Retinoic acid alters the mechanism of attachment of malignant astrocytoma and neuroblastoma cells to thrombospondin-1

Based on the hypothesis that the attachment of neuroectodermal cells to thrombospondin-1 (TSP-1) may affect tumor spread and play a role in the anti-tumor effects of retinoic acid, we investigated the expression of TSP-1 in these cells in situ and the effect of retinoic acid on the morphology of TSP-1-adherent neuroblastoma (SK-N-SH) and malignant astrocytoma (U-251MG) cells in vitro. TSP-1-adherent SK-N-SH cells demonstrated process outgrowth, with further neuronal differentiation after retinoic acid treatment, consistent with the in situ studies showing that TSP-1 expression occurs in a differentiation-specific manner in neuroblastic tumors, TSP-1-adherent U-251MG; cells failed to spread; however, after retinoic acid treatment the cells demonstrated broad lamellipodia containing radial actin fibers and organization of integrins alpha 3 beta 1 and alpha 5 beta 1 in clusters in lamellipodia and filopodia, The attachment of both SK-N-SH and U-251MG cells to TSP-1 was found to be mediated by heparan sulfate proteoglycans, integrins, and the CLESH-1 adhesion domain first identified in CD36, Heparin and heparitinase treatment inhibited TSP-1 attachment. Integrins alpha 3 beta 1 and alpha 5 beta 1 mediated TSP-1 attachment of SK-N-SH cells, and integrins alpha 3 beta 1, alpha 5 beta 1, and alpha v beta 3 mediated TSP-1 attachment of U-251MG: cells.
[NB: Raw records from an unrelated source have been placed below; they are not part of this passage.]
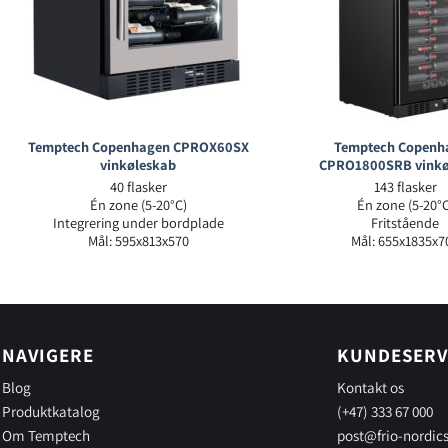
Temptech Copenhagen CPROX60SX
Temptech Copenh
vinkøleskab
CPRO1800SRB vinkø
40 flasker
143 flasker
Én zone (5-20°C)
Én zone (5-20°C
Integrering under bordplade
Fritstående
Mål: 595x813x570
Mål: 655x1835x7
NAVIGERE
KUNDESERV
Blog
Kontakt os
Produktkatalog
(+47) 333 67 000
Om Temptech
post@frio-nordic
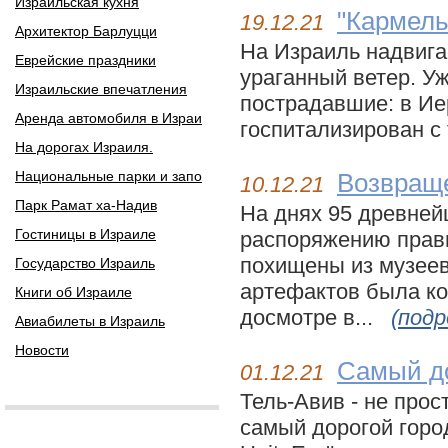
Израильская кухня
"Кармель
19.12.21
Архитектор Барлуцци
На Израиль надвига
Еврейские праздники
ураганный ветер. Уж
Израильские впечатления
пострадавшие: в Ие
Аренда автомобиля в Израи
госпитализирован с 
На дорогах Израиля.
Национальные парки и запо
Возвращ
10.12.21
Парк Рамат ха-Надив
На днях 95 древней
Гостиницы в Израиле
распоряжению прав
похищены из музеев
Государство Израиль
артефактов была ко
Книги об Израиле
досмотре в...
(подр
Авиабилеты в Израиль
Новости
Самый до
01.12.21
Тель-Авив - не прос
самый дорогой город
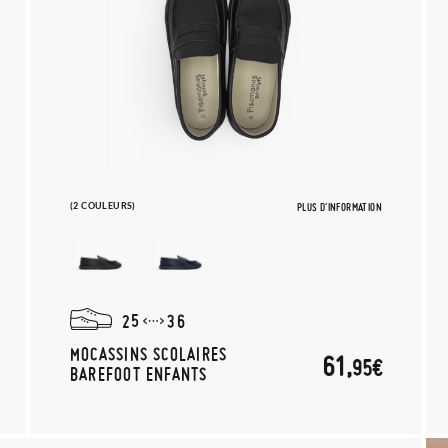
(2 COULEURS)
PLUS D'INFORMATION
25
36
MOCASSINS SCOLAIRES
61,
95€
BAREFOOT ENFANTS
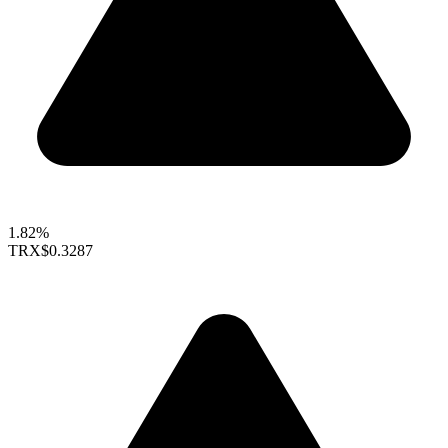
1.82%
TRX
$0.3287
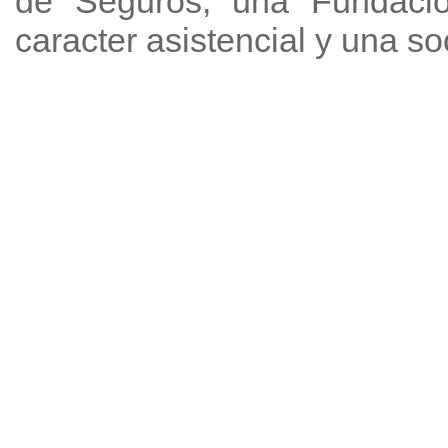
de Seguros, una Fundación
caracter asistencial y una s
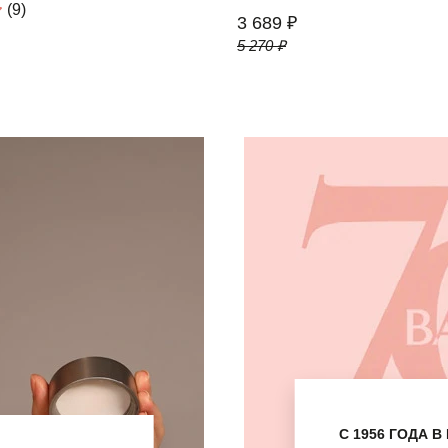
(9)
3 689 ₽
5 270 ₽
С 1956 ГОДА 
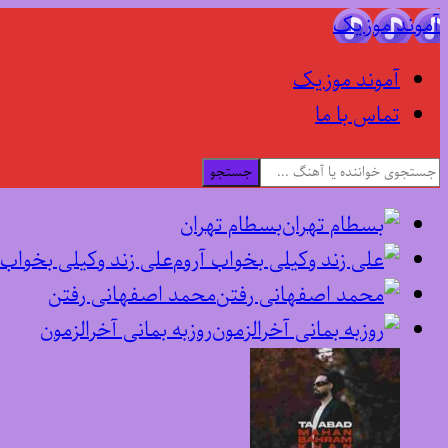
آموند موزیک
آموند موزیک
تماس با ما
جستجو
بسطام تهران
علی زند وکیلی بخواب 
محمد اصفهانی رفتن
روزبه بمانی آخرالزمون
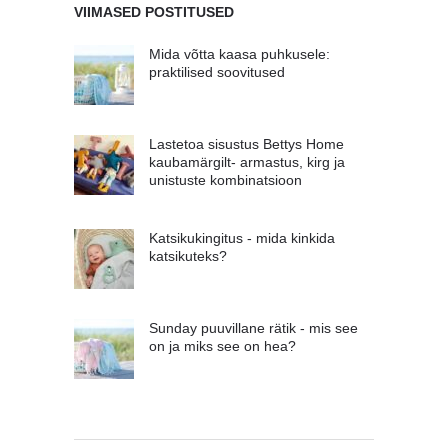
VIIMASED POSTITUSED
Mida võtta kaasa puhkusele:
praktilised soovitused
Lastetoa sisustus Bettys Home
kaubamärgilt- armastus, kirg ja
unistuste kombinatsioon
Katsikukingitus - mida kinkida
katsikuteks?
Sunday puuvillane rätik - mis see
on ja miks see on hea?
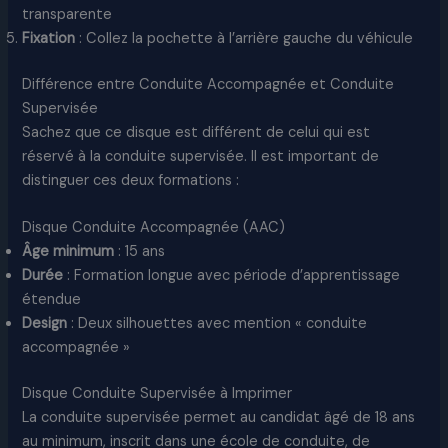
transparente
Fixation
: Collez la pochette à l’arrière gauche du véhicule
Différence entre Conduite Accompagnée et Conduite
Supervisée
Sachez que ce disque est différent de celui qui est
réservé à la conduite supervisée. Il est important de
distinguer ces deux formations :
Disque Conduite Accompagnée (AAC)
Âge minimum
: 15 ans
Durée
: Formation longue avec période d’apprentissage
étendue
Design
: Deux silhouettes avec mention « conduite
accompagnée »
Disque Conduite Supervisée à Imprimer
La conduite supervisée permet au candidat âgé de 18 ans
au minimum, inscrit dans une école de conduite, de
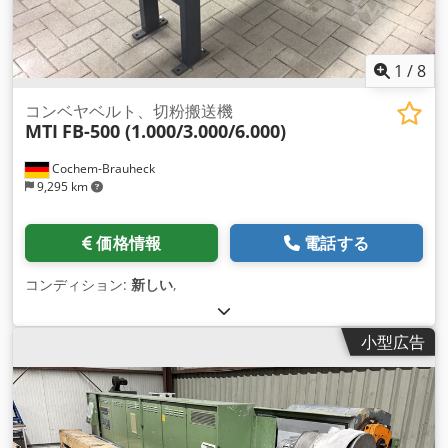
1
/
8
コンベヤベルト、切粉搬送機
MTI
FB-500 (1.000/3.000/6.000)
Cochem-Brauheck
9,295 km
価格情報
電話する
コンディション:
新しい
,
小型広告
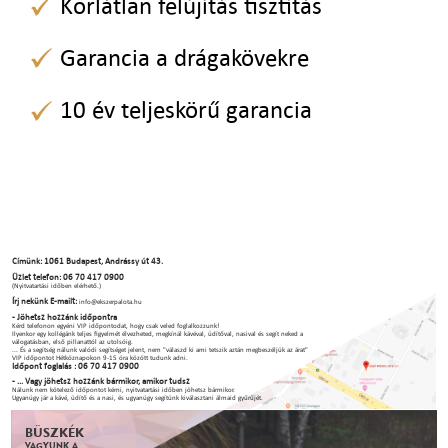
Korlátlan felújítás tisztítás
Garancia a drágakövekre
10 év teljeskörű garancia
Címünk: 1061 Budapest, Andrássy út 43.
Üzlet telefon: 06 70 417 0900
(Nyitvatartási időben elérhető.)
Írj nekünk E-mailt:
info@ekszerpalota.hu
- Jöhetsz hozzánk időpontra
Kérd telefonon egyéni VIP időpontodat, hogy csak veled foglalkozzunk!
Ilyenkor egy kollégánk teljes figyelmét élvezheted, megkínál kávéval, üdítőval, nasival és segít neked a
válogatásban, első pillanattól az utolsóig.
... És a segítség nálunk valódi segítséget jelent, nem "válaszd ki ami tetszik aztán megbeszéljük az árat"
VIP időpontot Hétköznapokon 9-15 óra között tudunk adni.
Időpont foglalás : 06 70 417 0900
- ... Vagy jöhetsz hozzánk bármikor, amikor tudsz
Nálunk nem kötelező időpontot kérni, nyitvatartási időben jöhetsz bármikor.
Ugyanúgy jár a kávé, üdítő és a nasi, és ugyanúgy segítünk kiválasztani álmaid gyűrűjét.
BÜSZKÉK
VAGYUNK A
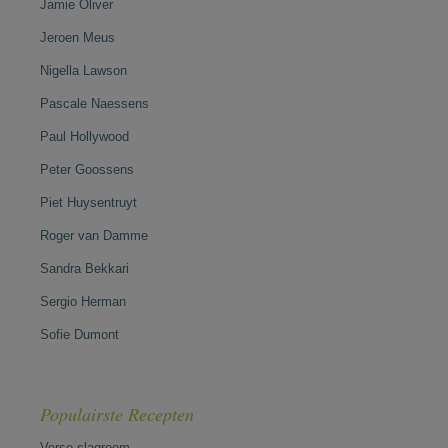
Jamie Oliver
Jeroen Meus
Nigella Lawson
Pascale Naessens
Paul Hollywood
Peter Goossens
Piet Huysentruyt
Roger van Damme
Sandra Bekkari
Sergio Herman
Sofie Dumont
Populairste Recepten
Verse slagroom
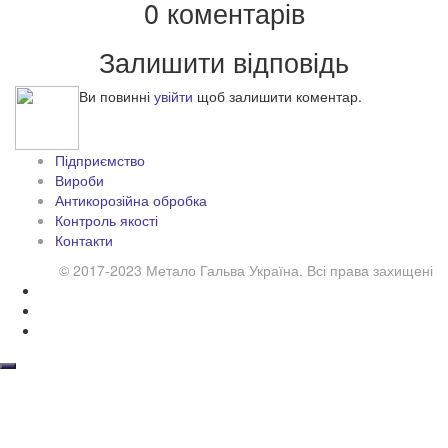
0 коментарів
Залишити відповідь
Ви повинні
увійти
щоб залишити коментар.
Підприємство
Вироби
Антикорозійна обробка
Контроль якості
Контакти
© 2017-2023 Метало Гальва Україна. Всі права захищені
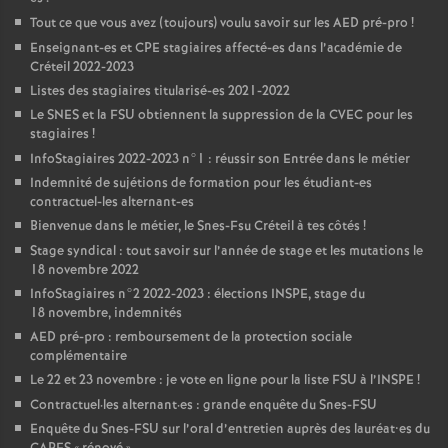
Tout ce que vous avez (toujours) voulu savoir sur les
AED
pré-pro
!
Enseignant-es et
CPE
stagiaires affecté-es dans l’académie de
Créteil 2022-2023
Listes des stagiaires titularisé-es 2021-2022
Le
SNES
et la
FSU
obtiennent la suppression de la
CVEC
pour les
stagiaires
!
InfoStagiaires 2022-2023 n°1 : réussir son Entrée dans le métier
Indemnité de sujétions de formation pour les étudiant-es
contractuel-les alternant-es
Bienvenue dans le métier, le Snes-Fsu Créteil à tes côtés
!
Stage syndical : tout savoir sur l’année de stage et les mutations le
18 novembre 2022
InfoStagiaires n°2 2022-2023 : élections
INSPE
, stage du
18 novembre, indemnités
AED
pré-pro : remboursement de la protection sociale
complémentaire
Le 22 et 23 novembre : je vote en ligne pour la liste
FSU
à l’
INSPE
!
Contractuel
·
les alternant
·
es : grande enquête du Snes-
FSU
Enquête du Snes-
FSU
sur l’oral d’entretien auprès des lauréat•es du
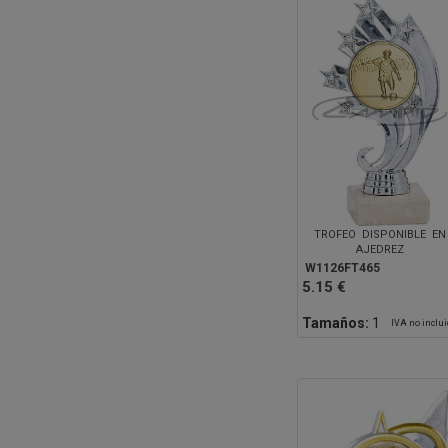
TROFEO DISPONIBLE EN
AJEDREZ
W1126FT465
5.15 €
Tamaños:
1
IVA no inclu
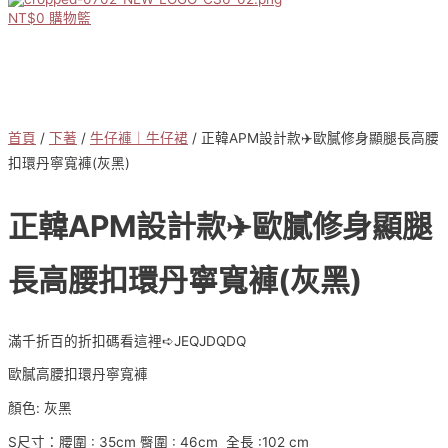
NT$
0
購物籃
首頁
/
下著
/
牛仔褲｜牛仔裙
/ 正韓APM設計款✈️歐膩修身顯腿長高腰
扣環丹寧寬褲(灰黑)
正韓APM設計款✈️歐膩修身顯腿
長高腰扣環丹寧寬褲(灰黑)
滿千折百的折扣碼看這裡➪JEQJDQDQ
歐膩高腰扣環丹寧寬褲
顏色: 灰黑
S尺寸：腰圍 : 35cm 臀圍 : 46cm 全長 :102 cm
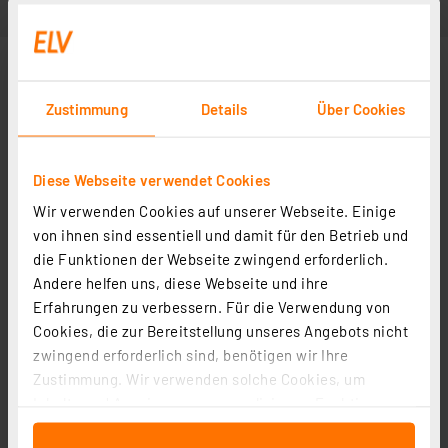
Zustimmung
Details
Über Cookies
Diese Webseite verwendet Cookies
Wir verwenden Cookies auf unserer Webseite. Einige
von ihnen sind essentiell und damit für den Betrieb und
die Funktionen der Webseite zwingend erforderlich.
Weitere Modelle
Andere helfen uns, diese Webseite und ihre
Erfahrungen zu verbessern. Für die Verwendung von
Cookies, die zur Bereitstellung unseres Angebots nicht
Homematic IP Ersatz-Netzteil für Homematic IP Access
zwingend erforderlich sind, benötigen wir Ihre
Point
Zustimmung. Wir verwenden solche Cookies, um
Artikel-Nr. 157208
Inhalte und Anzeigen zu personalisieren, Funktionen
1
2
3
4
5
für soziale Medien anbieten zu können und die Zugriffe
(2)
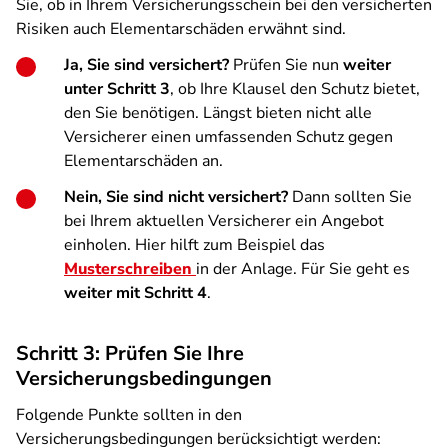
Sie, ob in Ihrem Versicherungsschein bei den versicherten
Risiken auch Elementarschäden erwähnt sind.
Ja, Sie sind versichert?
Prüfen Sie nun
weiter
unter Schritt 3
, ob Ihre Klausel den Schutz bietet,
den Sie benötigen. Längst bieten nicht alle
Versicherer einen umfassenden Schutz gegen
Elementarschäden an.
Nein, Sie sind nicht versichert?
Dann sollten Sie
bei Ihrem aktuellen Versicherer ein Angebot
einholen. Hier hilft zum Beispiel das
Musterschreiben
in der Anlage. Für Sie geht es
weiter mit Schritt 4
.
Schritt 3: Prüfen Sie Ihre
Versicherungsbedingungen
Folgende Punkte sollten in den
Versicherungsbedingungen berücksichtigt werden:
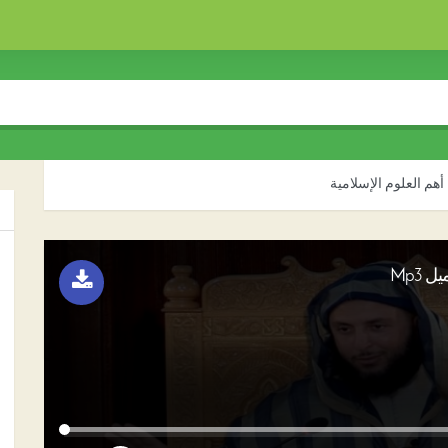
أهم العلوم الإسلامية
 Mp3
Attachment was dependent on the RGD sequence which is located in the carboxy-terminus of TSP-1, Treatment with a pharmacologic dosage of retinoic acid altered the TSP-1 cell adhesion mechanism in both cell lines in that neither heparin nor micromolar concentrations of the RGD peptide inhibited attachment; after treatment, attachment was inhibited by the CSVTCG peptide located in the type I repeat domain of TSP-1 and a recombinant adhesion domain (CLESH-1) from CD36. Expression of CD36 was found in the retinoic acid-treated U-251MG; cells. These data indicate that neuroectodermally derived cells utilize several mechanisms to attach to TSP-1, and these are differentially modulated by treatment with retinoic acid. These data also suggest that the CSVTCG sequence of TSP-1 modulates or directs cytoskeletal organization in neuroblastoma and astrocytoma cells. (C) 1999 Academic Press.